When you mill autumn olives to remove the pits, the mash will look an awful lot like a smoothie in consistency. The next day when it sets it will feel like a firm pudding, or as my childhood memories remind me – Nickelodeons Gak. Given how good these berries are for you, and the natural consistency of their mash, I am going to process more of these and freeze them into ice cube trays. I’ll then vacuum seal the frozen berry mash cubes into bags with about 4-5 in each bag. I’ll use these in place of ice cubes when I make smoothies.

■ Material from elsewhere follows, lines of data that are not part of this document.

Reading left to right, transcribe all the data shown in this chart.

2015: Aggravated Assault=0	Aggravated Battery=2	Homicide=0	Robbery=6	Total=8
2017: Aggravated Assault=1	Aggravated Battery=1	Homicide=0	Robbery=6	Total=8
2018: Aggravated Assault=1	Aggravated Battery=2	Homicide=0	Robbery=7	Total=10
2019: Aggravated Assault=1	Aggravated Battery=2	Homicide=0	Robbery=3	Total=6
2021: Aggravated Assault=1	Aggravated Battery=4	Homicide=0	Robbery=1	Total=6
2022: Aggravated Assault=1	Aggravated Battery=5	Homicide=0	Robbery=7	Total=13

Autumn Olive Frozen Fruit Butter

Given the natural smoothie butter consistency of the mash, it makes perfectly good sense to me that if the mash freezes and thaws well, I could easily thaw one or two cubes of mash and mix it with a little maple syrup to make a really nice spread for toast. I’m interested in testing this method with the cubes vacuum sealed to protect against freezer burn, but I’m glad I preserved a batch too.

Autumn Olive Cake Topping

This sounds ridiculous but it is *so darn good*. I recently made a banana molasses spice cake and man oh man, the butter I made and preserved is ridiculous with it. Not only is it super tasty, it sits and holds really well. This would make a great spread in between layers because it will soak into the cake without totally soaking in. I wouldn’t use it on the sides because it would slip off. I’m sure the fresh mash could be doctored into a stiff frosting, but lets face it that is way out of my jurisdiction as I’m a pantry baker at best.

My final opinion…

Make it. Eat it. Love it. I think I love the mash best on it’s own with just a little sweetner, if I’m being entirely honest. I just don’t like taking something so healthy for you and ruining it with so much sugar. I bet I could make it with a lot less sugar if I upped the pectin. That might be the next trial. That doesn’t mean I won’t lick clean every jar I preserved already though. I will. Oh, I will.

xo,

Heather

P.S. Winnie was eating rearing off the ground and jumping for the berries her nose deemed best. Good God, I love these dogs.